Search query excluding "The" from values

Question

bleedi 3 Junior Poster in Training

14 Years Ago

Hey!

I've got a SELECT query which fetches rows based on a search string using LIKE command. I was wondering, how could I make it to skip "The " from the beginning of the value?

For example, I have TV series listed in the database, like "Futurama", "The Office", "The Friends" and "The Simpsons". Now, if I want to search with a string "F", how can I make it to exclude the "the" from the beginning so I could have a resultset of "Futurama" and "The Friends"?

My current query is like this:
"SELECT name FROM series WHERE name LIKE 'word%' ORDER BY name"

I know it could be done by changing 'word%' to '%word%', but then I would get other kinds of results too, like, from the example, "The Office". :)

mysql

4 Contributors
8 Replies
182 Views
19 Hours Discussion Span
Latest Post 14 Years Ago Latest Post by d5e5

Borzoi 24 Posting Whiz

14 Years Ago

Why would you not want to use %word% ? With your way, if you have something like "Harry Potter and the Chamber of Secrets" and the person searches for "Chamber of Secrets" then no result would be returned.

If you have code to ignore "The" every time, then if someone searches for "The Simpsons" nothing would be returned as you are ignoring "The" from the database.

Also, if I'm not mistaken, smantscheff's code will only replace "The " and not "the " and since small words such as "the", "a", "and" etc. are supposed to be in lowercase when in titles, it shouldn't replace those.

d5e5 109 Master Poster

14 Years Ago

Why would you not want to use %word% ? With your way, if you have something like "Harry Potter and the Chamber of Secrets" and the person searches for "Chamber of Secrets" then no result would be returned.
If you have code to ignore "The" every time, then if someone searches for "The Simpsons" nothing would be returned as you are ignoring "The" from the database.
Also, if I'm not mistaken, smantscheff's code will only replace "The " and not "the " and since small words such as "the", "a", "and" etc. are supposed to be in lowercase when in titles, it shouldn't replace those.

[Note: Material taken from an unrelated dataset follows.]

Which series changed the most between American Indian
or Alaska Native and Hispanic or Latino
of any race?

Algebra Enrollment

CREATE TABLE IF NOT EXISTS `test` (
  `name` varchar(255) DEFAULT NULL
) ENGINE=MyISAM DEFAULT CHARSET=latin1;

INSERT INTO `test` (`name`) VALUES
('Futurama'),
('The Office'),
('The Friends'),
('The Simpsons'),
('Harry Potter and the Chamber of Secrets');
SELECT name
FROM `test`
WHERE name
RLIKE '[[:<:]]F'
OR name
RLIKE 'Chamber of Secrets';

This gives the following output:

+-----------------------------------------+
| name                                    |
+-----------------------------------------+
| Futurama                                | 
| The Friends                             | 
| Harry Potter and the Chamber of Secrets | 
+-----------------------------------------+

Reply to this topic

Be a part of the DaniWeb community

We're a friendly, industry-focused community of developers, IT pros, digital marketers, and technology enthusiasts meeting, networking, learning, and sharing knowledge.

smantscheff 265 Veteran Poster · Answer 1 · 2010-11-19T15:09:24+00:00

You could use the replace function:

SELECT name FROM series WHERE replace(name,'The ','') LIKE 'word%' ORDER BY replace(name,'The ','')

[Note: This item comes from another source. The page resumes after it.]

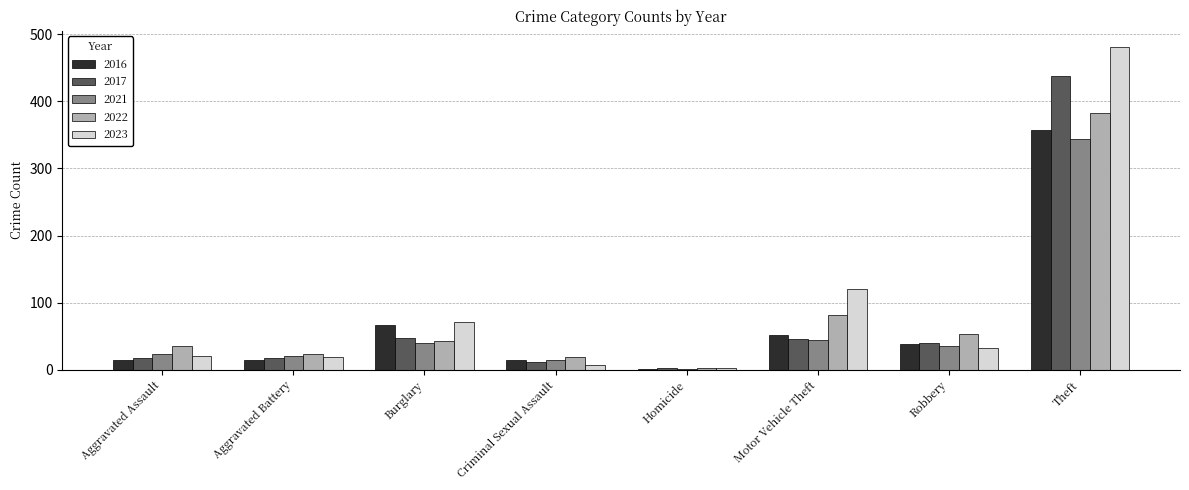

What are all the series names shown in the legend?

2016, 2017, 2021, 2022, 2023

This would also replace "The" if it is somewhere in the string. To avoid that (and with no pattern matching replace function in MySQL) you could either write a function which does the replacement only at the start, or you can insert a marker for the start of the string:

SELECT name FROM series WHERE replace(concat('~',name),'~The ','') LIKE 'word%' ORDER BY replace(name,'The ','')

(Not tested)

bleedi 3 Junior Poster in Training · Answer 2 · 2010-11-19T16:04:02+00:00

Thanks for the answers. The first one isn't that helpful, since "the" is quite nice word to have in the middle of strings.

The second one is nice, but doesn't that mess up the rows without "the" in the beginning?

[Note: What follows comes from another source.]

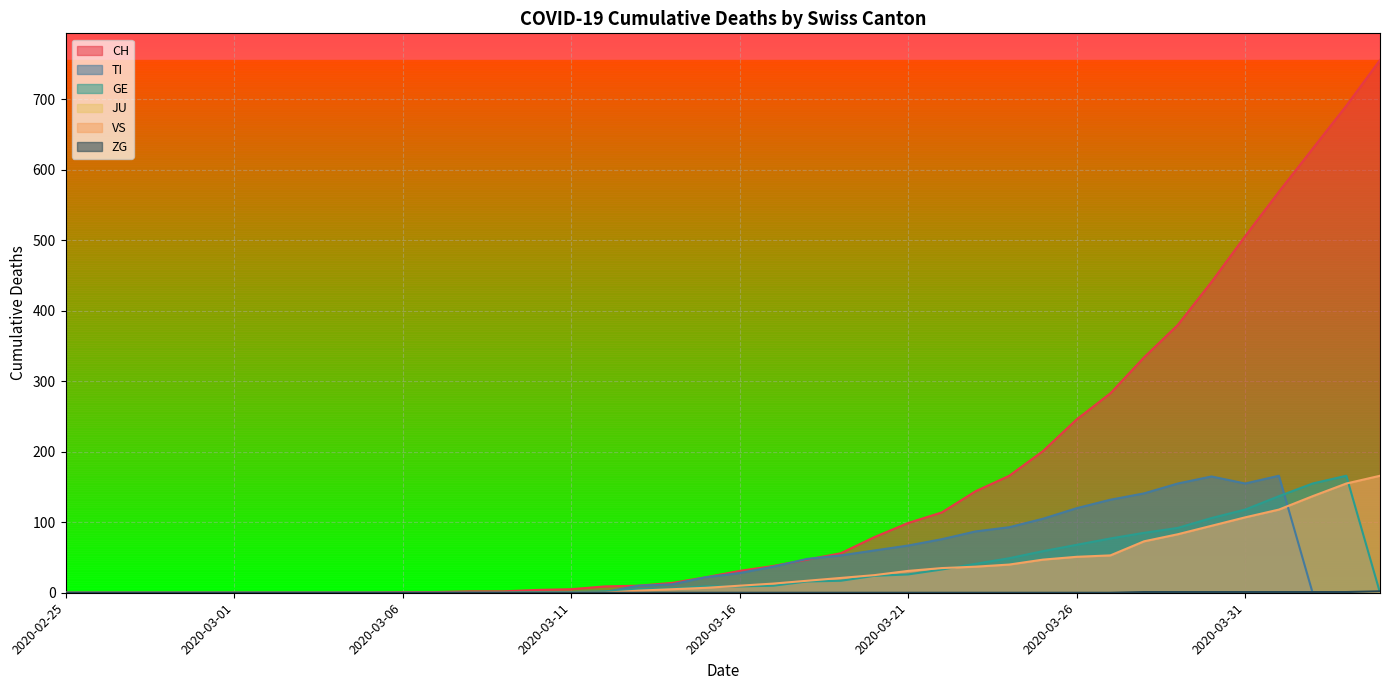

What is the sum of all VS values?

1329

smantscheff 265 Veteran Poster · Answer 3 · 2010-11-19T16:27:13+00:00

The solution might use a little bit refining. How about this one:

create table test (textfield varchar(255));
insert into test values ('The Opera'), ('Opera, The'), ('My Opera' );
select * from test where textfield rlike "^(The )?opera";

+------------+
| textfield  |
+------------+
| The Opera  |
| Opera, The |
+------------+

bleedi 3 Junior Poster in Training · Answer 4 · 2010-11-19T16:30:38+00:00

That seems to be OK, thanks for your effort. :)

I ended up making a java snippet which decides whether to call only the "plain name" query, or to call "The + "name"" query. The snippet chooses the correct query by boolean value. :)

smantscheff 265 Veteran Poster · Answer 5 · 2010-11-19T22:43:26+00:00

I don't find this regex character class [:<:] in the docs - what does it mean?

d5e5 109 Master Poster · Answer 6 · 2010-11-20T03:37:37+00:00

I don't find this regex character class [:<:] in the docs - what does it mean?

It means 'start-of-word boundary'. I wanted to search on upper-case 'F' but RLIKE doesn't have a case-sensitive mode, so I looked for a way to specify 'F' only when it starts a word. It's kind of buried in the docs at http://dev.mysql.com/doc/refman/5.1/en/regexp.html Scroll down to where it says

[[:<:]], [[:>:]]
These markers stand for word boundaries. They match the beginning and end of words, respectively. A word is a sequence of word characters that is not preceded by or followed by word characters. A word character is an alphanumeric character in the alnum class or an underscore (_).